Parent Child Interaction Therapy (PCIT) is an evidence-based treatment for children 2 to 7 years of age with emotional and behavioral disorders.  PCIT has documented success across a wide variety of emotional and behavioral disorders, including:

  • Oppositional Defiant Disorder
  • Attention-Deficit Hyperactivity Disorder
  • Conduct Disorder
  • Child Maltreatment and Trauma
  • Children Diagnosed with Bipolar Disorder
  • Anxiety Disorders

Duration of Treatment

Parent Child Interaction Therapy sessions typically occur once per week.  The average number of sessions to complete PCIT is 14 (typical range is 10 to 20 sessions).  Importantly, PCIT is a mastery-based treatment that continues until the caregiver has demonstrated specific skills, and the child’s behavior has improved to within normal limits.

PCIT is Delivered in Two Phases

During the first phase of treatment (Child-Directed Interaction), children are encouraged to lead a play activity while their caregivers observe and comment on their child’s positive behaviors (and ignore inappropriate behaviors).  The primary goal of the first phase of PCIT (the Child-Directed Interaction) is to strengthen positive caregiver-child relationships.
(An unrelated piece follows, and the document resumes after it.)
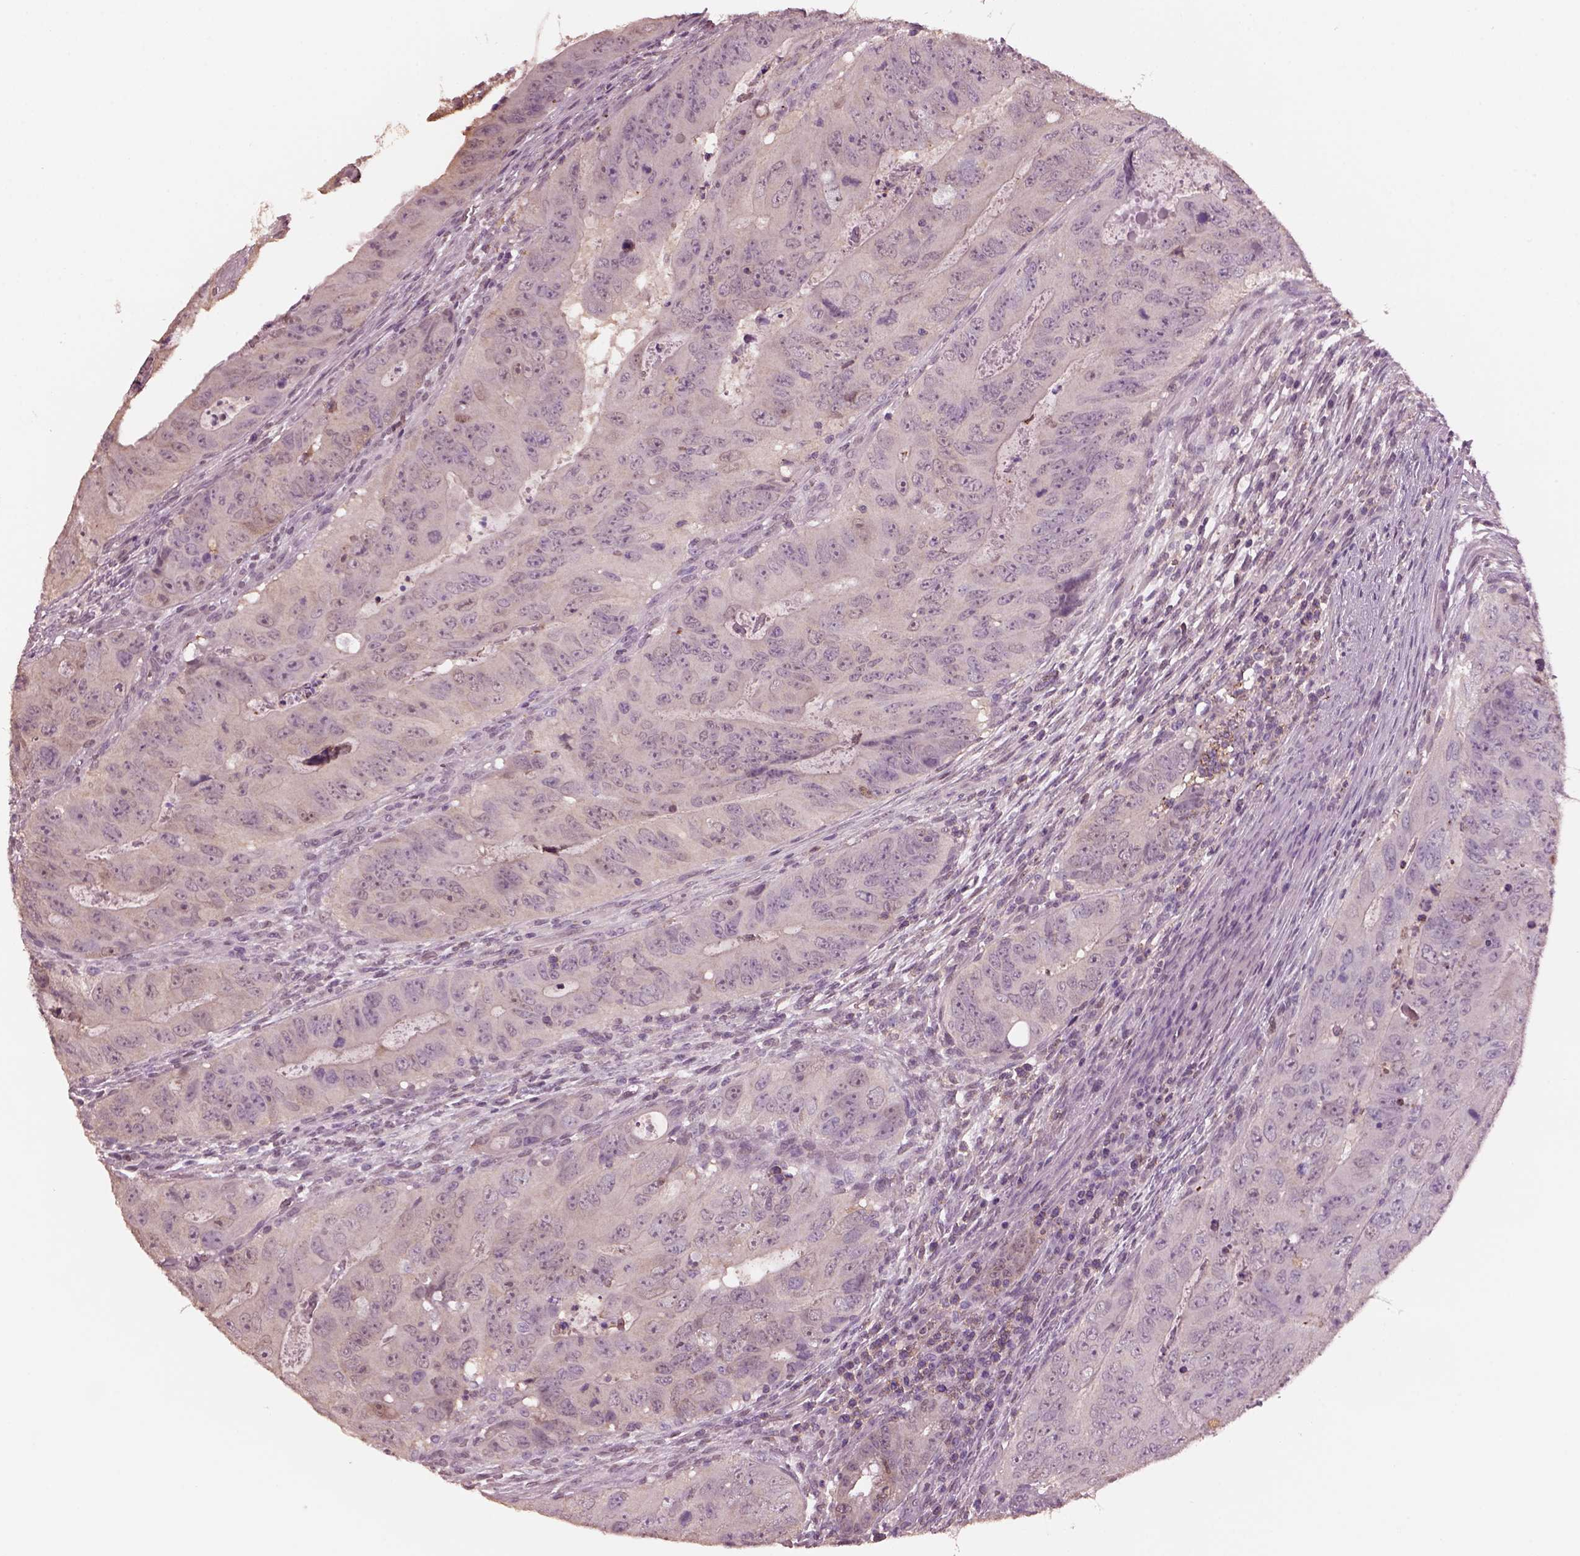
{"staining": {"intensity": "negative", "quantity": "none", "location": "none"}, "tissue": "colorectal cancer", "cell_type": "Tumor cells", "image_type": "cancer", "snomed": [{"axis": "morphology", "description": "Adenocarcinoma, NOS"}, {"axis": "topography", "description": "Colon"}], "caption": "Tumor cells show no significant positivity in colorectal cancer. (DAB immunohistochemistry, high magnification).", "gene": "SRI", "patient": {"sex": "male", "age": 79}}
In the second phase of the intervention (Parent-Directed Interaction), caregivers learn how to deliver clear, direct commands to reward child compliance, and utilize effective strategies for child noncompliance.  The primary goal of the second phase of PCIT (the Parent-Directed Interaction) is to change ineffective caregiver-child interaction patterns.

Live Coaching of Skills

A hallmark of Parent Child Interaction Therapy is the use of constructive, positive, live coaching of caregivers.  Therapists typically coach from an observation room with a one-way mirror into the playroom, using a “bug-in-the-ear” system for communicating to the caregivers as they play with their child.

Live coaching of caregiver skills has five advantages over the more traditional methods of caregiver training (e.g., parenting groups, modeling, rehearsal):

  1. Immediate, positive feedback by the coach can prompt, shape, and reinforce the caregiver’s appropriate skill usage.
  2. Live coaching allows the therapist to adapt the skills being taught to manage specific behavior problems as they arise.
  3. Direct coaching provides a unique opportunity for therapists to quickly correct errors so caregivers do not repeatedly practice incorrect techniques.
  4. Direct observation and coaching decreases the need to rely on caregiver self-reports of skill utilization at home.
  5. As caregivers become more adept at using the newly trained skills, the therapist can fade out prompts.